しかしこういった対処ができず、新たな借入先を増やす以外に返済の方法が無いから仕方がないという人もいるかもしれません。そういったときにはどうしたらよいのでしょうか。

実はこういう時にこそ必要なのが金融機関との意思疎通なのです。相談すれば金融機関のほうも状況を判断して対策を一緒に検討してくれるはずです。

もし先行きの返済の目途もたたないという場合でも、安易に借入先を増やして傷口を広げてしまうよりも、なるべく早めに対策をとることで痛手は小さくできるのです。

金融機関との意思疎通が大切

もし返済日前に返済できないことが分かったら、自分はどうするでしょうか。多くの人はずるずると返済日まで過ごしてしまい、無駄に時間を浪費して、督促状が送られてくることになります。

しかしこれは対応としては最悪の選択と言って良いでしょう。なぜかと言えば金融機関に与える印象が最悪だからです。ではどういう対応を取ればよかったのでしょうか。

もっとも良いのは返済できないことが分かった時点で、すぐに金融機関に連絡を取って状況を説明し、対応を相談することです。もちろん印象は悪くはなりますが、何もせずに返済日を迎えるよりもずっと良い印象と言えます。

契約によって変わってきますが、金融機関の方では、こういう事もあることは織り込み済みで、予め契約の中で、一時的に返済額を減額できることになっている場合があります。すぐに自分の契約書を確認してみましょう。

またそういう契約がなかったとしても、多くの金融機関では、最悪利息分が入金されれば、翌月まで待ってもらうことができるはずです。

なぜ利息分なのかというと、利息というのが金融機関の利益になるため、利益が確保できれば取り敢えずは、減収にはならないということです。

こうすれば他社から無理な借入れを行わなくても、返済日は乗り越えることができます。もちろん翌月以降はしっかり返済をしていかなければなりません。

このように金融機関との意思疎通は、普段正常に借入れと返済ができているときは必要はありませんが、緊急事態の時には極めて重要なことになるのを忘れないようにしてください。

先行きの返済も不透明な場合

翌月以降返済できるならいいが、その見通しもない。やはり借入れするしか当面乗り切る方法が無いというような状況に追い込まれている人もいるかもしれません。

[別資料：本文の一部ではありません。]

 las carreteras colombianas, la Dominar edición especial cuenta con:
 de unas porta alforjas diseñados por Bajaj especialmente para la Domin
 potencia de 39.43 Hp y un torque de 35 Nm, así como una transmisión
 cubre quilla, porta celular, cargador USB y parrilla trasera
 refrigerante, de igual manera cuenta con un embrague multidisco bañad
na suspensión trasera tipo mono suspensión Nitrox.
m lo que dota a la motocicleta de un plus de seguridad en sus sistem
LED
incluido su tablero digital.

しかしそうした場合、考えなければならないのは、新たな借入先の返済も始まるという事です。落ち着いて考えればすぐにまた返済に行き詰ってしまう事はよくわかると思います。

したがって苦しければ苦しいほど、返済のために新たな借り入れを行うようなことは、お勧めできなくなってしまうのです。ではどうしたらよいのでしょうか。

そういう場合、現在の契約にある返済方法では返済していくことは難しいという事です。このため、返済を継続していくためには、契約内容を見直すしか方法はありません。そもそも無理な契約だったという事です。

契約を見直すというのは、債務整理を行うという事です。債務整理には次のような方法がありますが、いずれも契約を見直して、月々の返済額を減額、あるいはなくしてしまう事になります。

債務整理の方法

方法 内容
任意整理 金融機関と借り手が話し合って返済方法について見なおす方法
特定調停 簡易裁判所に仲介してもらって返済方法について見なおす方法
民事再生 任意整理や特定調停では返済が無理な場合で、住宅を手放したくない時、裁判所の判断を仰いでそれ以外の債務を減額してもらう方法
自己破産 裁判所の判断を仰いで債務を帳消しにしてもらう方法

ただし、これを行うと信用は失墜することになり、おこなった金融機関は以後利用できませんし、他の金融機関でもブラックということになって暫くの間利用することはできなくなってしまいます。

それは困るという人もいるかもしれませんが、借りたお金を返せない以上、そういったペナルティーも受け入れなければなりません。借入れを繰り返した挙句に自己破産するよりも、なるべく早いうちに対策してしまう事を勧めます。

債務整理は自分でも行なうことができますが、相手はこういったことに慣れている金融のプロである金融機関です。不利な条件を飲まされる可能性もあります。したがってそういったことを避けるためにも、債務整理をする場合には弁護士に依頼するようにしましょう。